Katholisch Stadt Zürich

Katholisch Stadt Zürich, der Verband der römisch-katholischen Kirchgemeinden, schliesst die Jahresrechnung mit einem Ertragsüberschuss von CHF 7'608'464.41 ab, der ausserordentliche Positionen enthielt. Dies nachdem im letzten Jahr aufgrund der Steuerberichtigung seitens der Stadt Zürich ein aussergewöhnlicher Verlust von CHF 11.4 Mio. war, der ausserhalb des Einflusses des Verbandes lag.

 Das Ergebnis wurde an der Delegiertenversammlung in der Kirchgemeinde Herz Jesu Wiedikon mit Freude aufgenommen, Grund zur Euphorie herrschte allerdings nicht. Ein Grund dazu liegt in der erneuten Abnahme an Kirchenmitgliedern. Insgesamt wurden 2018 rund 3'000 Austritte in den 23 Kirchgemeinden verbucht.

 Daniel Meier, Präsident Katholisch Stadt Zürich: «In Zeiten der boomenden Stadt Zürich mit steigenden Einwohnerzahlen verliert die katholische Kirche zunehmend an Mitgliedern. Das ist eine Entwicklung, die jetzt und morgen noch nicht dramatisch ist, die uns aber bereits heute zum Umdenken anregen muss. Wir brauchen Konzepte und Ideen gegen diesen Trend.»

 In diesem Zusammenhang wurden an der DV die Ausrichtung von vier Arbeitsgruppen (Verwaltung, Behörden, Pastoral, Gebäude) präsentiert, welche sich mit der Entwicklung und deren Auswirkung beschäftigt. Die Analysen sollen die Grundlage für konkrete Massnahme darstellen. Im Herbst werden diese präsentiert werden.

 Die Delegierten verabschiedeten das Reglement der IKT-Kommission (Informations- und Kommunikationstechnologie-Kommission) und erhoben sie in der Abstimmung von einer Sonder- in eine ständige Kommission. Ihr Aufgabenbereich wird die Begleitung und Beratung der Kirchgemeinden in allen Belangen der Digitalisierung sein.

 Abgesegnet wurde von der Delegiertenversammlung weiter vier Unterstützungsanträge:

  1. Eine Sonderzuteilung von CHF 2’564’000 an die Sanierung des Pfarreizentrums in der Kirchgemeinde St.
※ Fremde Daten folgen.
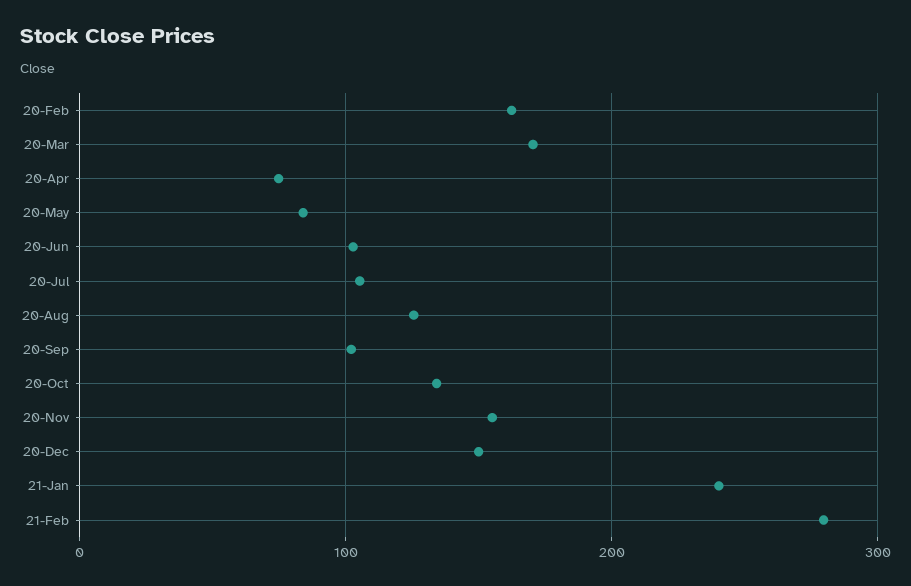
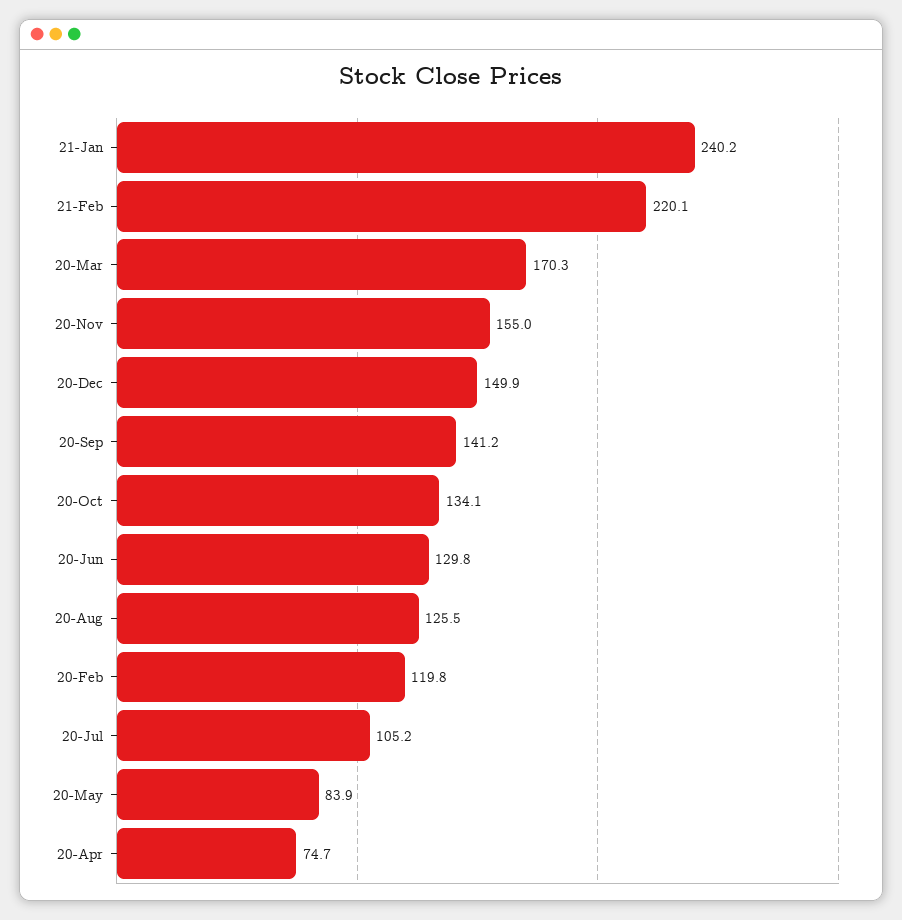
20-Feb: 160 -> 119.8
20-Jun: 100 -> 129.8
20-Sep: 100 -> 141.2
21-Feb: 280 -> 220.1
Gallus
  2. CHF 100’000 für ein Bauprojekt der benediktinischen Universität in Sant’Anselmo in Rom.
  3. CHF 100'000 jährlich während drei Jahren an die Opferhilfe für Flüchtlinge mit dem Titel «Umfassender Schutz von Opfern von Menschenhandel im Asylbereich»
  4. CHF 250’000 für AHV/IV-Beiträge der Schweizergarde als Überbrückungsunterstützung für die Jahre 2019-2021

 

Jürg Tribelhorn neuer Geschäftsführer ab 1.1.2020

In personeller Hinsicht wurde informiert, dass Jürg Tribelhorn, aktuell Leiter des Sekretariates und stellvertretender Geschäftsleiter, im nächsten Jahr neuer Geschäftsführer von Katholisch Stadt Zürich wird. Er übernimmt die Funktion von Andreas Meile, der Ende 2019 in Pension gehen wird. Die Nachfolge im Sekretariat wird gleichzeitig auch mit der Stellvertreter-Funktion des Geschäftsführers verbunden sein. Die entsprechende Stelle wird im Juni öffentlich ausgeschrieben werden.

 Projekt «Kirche urban» neu mit Simon Brechbühler

Nach der zweijährigen Lancierungsphase unter Thomas Münch wird das Projekt neu von Simon Brechbühler im 60%-Pensum geleitet werden. «Kirche urban» soll der Motor für neue Formen kirchlicher Spiritualität im städtischen Raum sein und als Partner für die Kirchgemeinden im veränderten kirchlichen Umfeld dienen. Simon Brechbühler war bisher bei der Jugendseelsorge AKJ (Stadt Zürich) tätig.